スクリーンショット 2015-12-08 6.48.02

青色申告をしている方の節税策の1つに「30万円未満なら固定資産でも全額経費になる」というものがあります。もし考えられているようなら、早めの準備がおススメです。

年度末近くの節税策といえば

気がつけば今年も残すところあと少しですね。

フリーランス(個人事業主)の方であれば、平成27年事業年度の年度末を迎えようとしています。

年度末近くの節税策でよく耳にするのが、

「30万円未満なら固定資産でも全額経費になるんだから、買っておけばいい」

というやつではないでしょうか。

確かに年度末で時間がないというとき、この節税策は手軽で有効です。

ただ、時間がないからこそ、気をつけておいていただきたいこともあります。

30万円未満の減価償却資産

まずは基本のところを確認しましょう。

【個人事業主の場合】

・青色申告者であること

・平成18年4月1日から平成28年3月31日までに取得し、事業供用したものであること

・30万円未満の減価償却資産であること

・合計額が300万円に達するまで

【法人の場合】

・青色申告法人である中小企業者等であること

・平成18年4月1日から平成28年3月31日までに取得し、事業供用したものであること

・30万円未満の減価償却資産であること

・合計額が300万円に達するまで

個人事業主も法人も、要件はほぼ似通ったものになっています。
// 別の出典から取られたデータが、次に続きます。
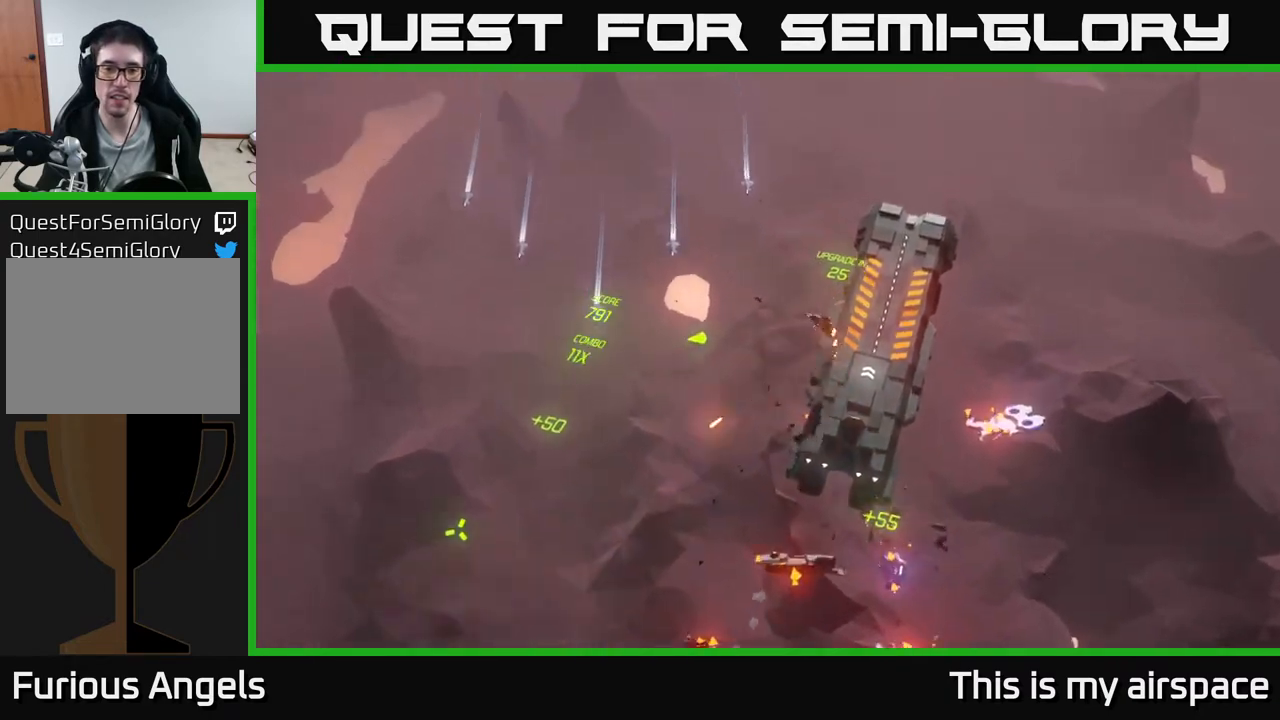
{"buttons": [], "left_stick": "down-left", "events": [[150, "left_stick", "down-left"]]}
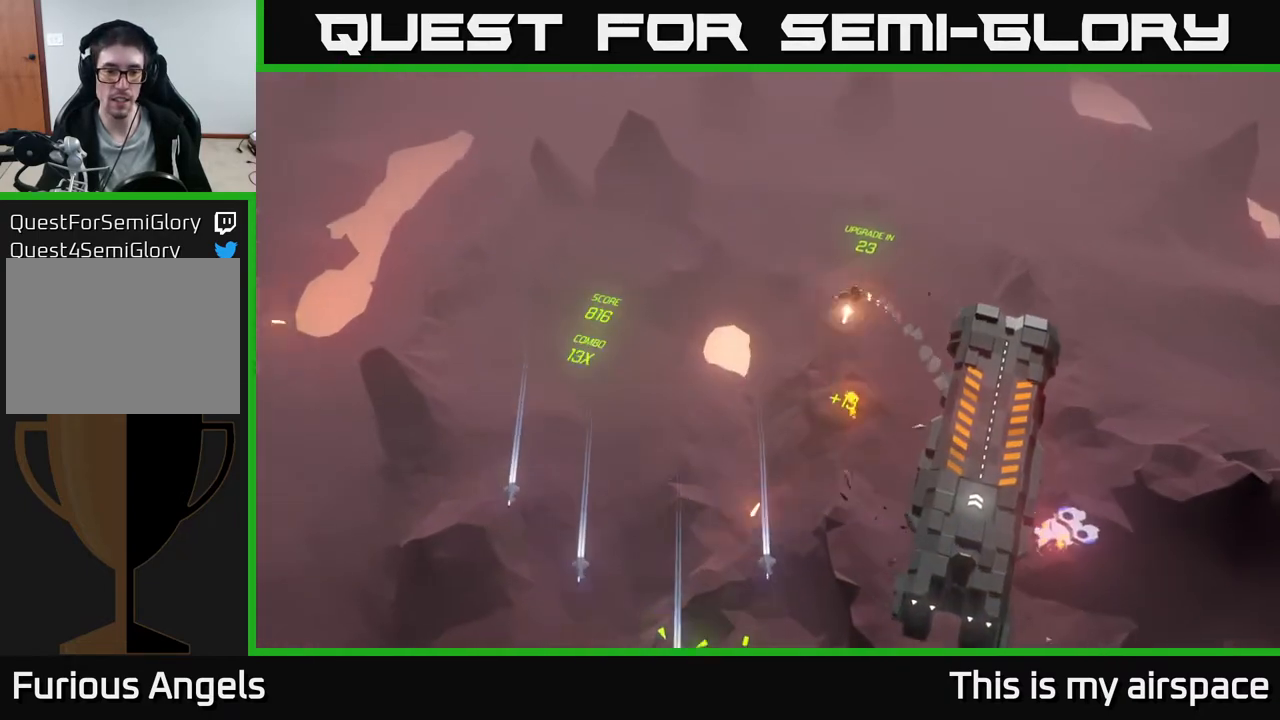
{"buttons": [], "left_stick": "down-left", "events": [[150, "left_stick", "left"], [467, "left_stick", "down-left"]]}
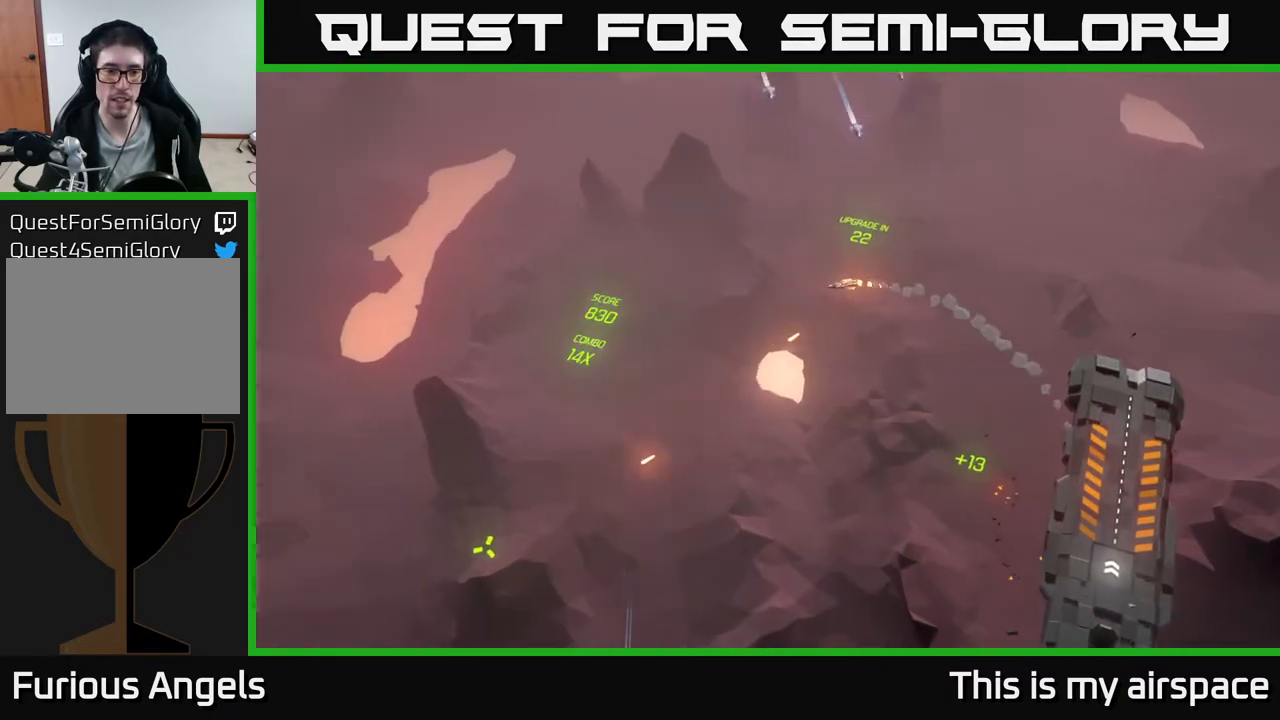
{"buttons": [], "left_stick": "down-right", "events": [[233, "left_stick", "down"], [367, "left_stick", "down-right"]]}
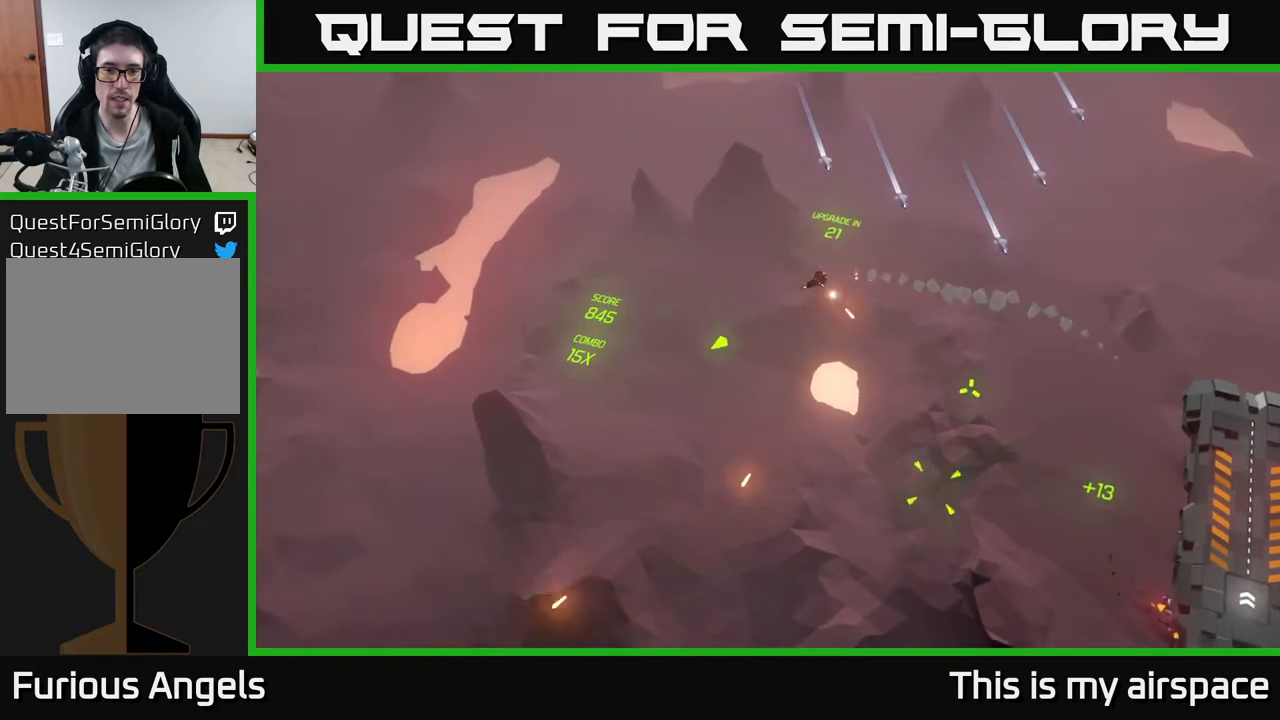
{"buttons": [], "left_stick": "down", "events": [[67, "left_stick", "down"]]}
この中で年度末で時間がないときだからこそ、特に気をつけていただきたいところは、

・平成18年4月1日から平成28年3月31日までに取得し、事業供用したものであること

というところです。

納品ではなく供用で

「12月中(年度末まで)の納品でいけます!間に合います!」

だけでは要件を満たしません。

例えばエアコンなら、ものが入ってきただけではなく、設置して使用できることを確認し、実際に事業に使用している状況が必要です。

例示するならば、⑤の状況までいっていなければいけません。

①電器屋さんにエアコンを注文

②エアコンが電器屋さんに届く

③エアコンを納品してもらう

④エアコンを設置してもらい、動作確認をする

⑤エアコンを実際に使用する

まとめ

30万円未満の減価償却資産を全額経費にする節税策は、年度末などの時間がないときには、とても手軽で有効な方法です。

ただ、取得しただけでは要件を満たしません。実際に事業に使用している状況が必要です。この点は、年度末で時間がないからこそ、気をつけてみておいてください。

そう考えるとフリーランス(個人事業主)の方は、あまり時間がないかもしれませんね。もし考えられているようなら、お早めに!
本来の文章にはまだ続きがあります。